__Exercise goal__
Look through the data below for the string "Seminoma", and copy every line where it turns up.

───── Data provided

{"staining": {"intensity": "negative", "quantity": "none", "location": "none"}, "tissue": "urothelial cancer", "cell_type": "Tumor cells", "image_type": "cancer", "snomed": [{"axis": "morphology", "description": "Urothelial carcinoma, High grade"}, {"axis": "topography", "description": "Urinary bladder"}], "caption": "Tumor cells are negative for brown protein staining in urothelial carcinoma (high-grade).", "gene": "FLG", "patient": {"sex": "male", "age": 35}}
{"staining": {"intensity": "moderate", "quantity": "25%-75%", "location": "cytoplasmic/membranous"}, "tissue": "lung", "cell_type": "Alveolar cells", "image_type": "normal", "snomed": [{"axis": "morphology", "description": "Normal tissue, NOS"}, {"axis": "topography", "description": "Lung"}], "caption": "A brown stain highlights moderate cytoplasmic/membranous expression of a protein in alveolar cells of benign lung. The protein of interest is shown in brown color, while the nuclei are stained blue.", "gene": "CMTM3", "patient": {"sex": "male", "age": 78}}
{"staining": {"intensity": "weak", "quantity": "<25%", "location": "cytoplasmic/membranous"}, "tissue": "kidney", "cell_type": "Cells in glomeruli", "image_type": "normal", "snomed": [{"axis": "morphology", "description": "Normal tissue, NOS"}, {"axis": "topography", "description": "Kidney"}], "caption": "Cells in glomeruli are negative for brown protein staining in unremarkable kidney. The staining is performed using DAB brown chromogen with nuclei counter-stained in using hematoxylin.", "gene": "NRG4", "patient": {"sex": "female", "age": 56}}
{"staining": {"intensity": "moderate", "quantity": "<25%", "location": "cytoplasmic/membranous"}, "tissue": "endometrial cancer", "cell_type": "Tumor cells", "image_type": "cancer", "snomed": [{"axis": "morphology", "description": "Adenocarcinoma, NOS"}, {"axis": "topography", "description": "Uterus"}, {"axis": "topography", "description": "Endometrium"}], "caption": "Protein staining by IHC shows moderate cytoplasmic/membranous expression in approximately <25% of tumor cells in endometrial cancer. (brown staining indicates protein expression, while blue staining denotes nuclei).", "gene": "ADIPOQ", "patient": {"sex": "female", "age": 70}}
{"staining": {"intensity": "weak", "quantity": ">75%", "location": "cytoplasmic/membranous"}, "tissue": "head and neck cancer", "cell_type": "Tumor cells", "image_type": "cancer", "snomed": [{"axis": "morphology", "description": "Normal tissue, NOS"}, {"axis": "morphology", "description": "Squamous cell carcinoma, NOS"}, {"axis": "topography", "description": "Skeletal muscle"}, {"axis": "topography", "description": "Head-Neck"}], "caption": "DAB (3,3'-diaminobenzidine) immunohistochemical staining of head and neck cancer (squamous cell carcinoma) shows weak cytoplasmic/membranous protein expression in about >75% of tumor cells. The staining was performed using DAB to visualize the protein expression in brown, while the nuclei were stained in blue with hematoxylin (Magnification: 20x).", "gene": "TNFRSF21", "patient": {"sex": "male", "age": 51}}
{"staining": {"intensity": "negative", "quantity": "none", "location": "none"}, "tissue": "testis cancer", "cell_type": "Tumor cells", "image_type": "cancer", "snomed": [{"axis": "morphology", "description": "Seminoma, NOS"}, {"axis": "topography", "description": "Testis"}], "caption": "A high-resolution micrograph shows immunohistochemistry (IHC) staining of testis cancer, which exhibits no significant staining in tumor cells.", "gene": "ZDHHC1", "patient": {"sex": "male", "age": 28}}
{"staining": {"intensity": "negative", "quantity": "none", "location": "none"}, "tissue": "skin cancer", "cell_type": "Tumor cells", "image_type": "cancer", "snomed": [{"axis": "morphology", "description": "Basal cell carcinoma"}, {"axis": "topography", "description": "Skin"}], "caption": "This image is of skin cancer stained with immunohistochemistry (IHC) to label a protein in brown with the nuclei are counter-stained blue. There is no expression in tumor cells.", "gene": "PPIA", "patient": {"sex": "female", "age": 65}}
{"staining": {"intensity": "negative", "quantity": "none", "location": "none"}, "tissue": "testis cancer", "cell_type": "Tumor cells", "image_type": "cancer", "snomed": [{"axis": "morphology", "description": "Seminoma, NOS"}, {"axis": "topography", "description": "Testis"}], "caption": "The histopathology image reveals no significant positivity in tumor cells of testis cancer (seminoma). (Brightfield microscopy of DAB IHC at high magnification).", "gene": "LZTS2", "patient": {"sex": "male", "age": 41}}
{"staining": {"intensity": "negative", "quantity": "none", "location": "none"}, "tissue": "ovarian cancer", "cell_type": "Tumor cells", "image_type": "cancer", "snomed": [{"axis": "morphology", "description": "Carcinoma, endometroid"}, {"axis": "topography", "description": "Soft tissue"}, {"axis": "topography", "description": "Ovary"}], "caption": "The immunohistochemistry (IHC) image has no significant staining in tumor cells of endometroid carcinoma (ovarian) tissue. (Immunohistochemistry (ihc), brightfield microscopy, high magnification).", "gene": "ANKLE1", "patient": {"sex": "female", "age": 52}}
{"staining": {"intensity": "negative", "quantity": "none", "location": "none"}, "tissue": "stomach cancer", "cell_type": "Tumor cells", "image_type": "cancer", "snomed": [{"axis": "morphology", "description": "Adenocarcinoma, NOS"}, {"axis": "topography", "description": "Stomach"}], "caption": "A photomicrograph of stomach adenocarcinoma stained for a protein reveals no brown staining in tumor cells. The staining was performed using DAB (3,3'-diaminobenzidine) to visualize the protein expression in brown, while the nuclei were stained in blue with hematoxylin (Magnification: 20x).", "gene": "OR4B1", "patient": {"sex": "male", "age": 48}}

──────────

__Written answer__
{"staining": {"intensity": "negative", "quantity": "none", "location": "none"}, "tissue": "testis cancer", "cell_type": "Tumor cells", "image_type": "cancer", "snomed": [{"axis": "morphology", "description": "Seminoma, NOS"}, {"axis": "topography", "description": "Testis"}], "caption": "A high-resolution micrograph shows immunohistochemistry (IHC) staining of testis cancer, which exhibits no significant staining in tumor cells.", "gene": "ZDHHC1", "patient": {"sex": "male", "age": 28}}
{"staining": {"intensity": "negative", "quantity": "none", "location": "none"}, "tissue": "testis cancer", "cell_type": "Tumor cells", "image_type": "cancer", "snomed": [{"axis": "morphology", "description": "Seminoma, NOS"}, {"axis": "topography", "description": "Testis"}], "caption": "The histopathology image reveals no significant positivity in tumor cells of testis cancer (seminoma). (Brightfield microscopy of DAB IHC at high magnification).", "gene": "LZTS2", "patient": {"sex": "male", "age": 41}}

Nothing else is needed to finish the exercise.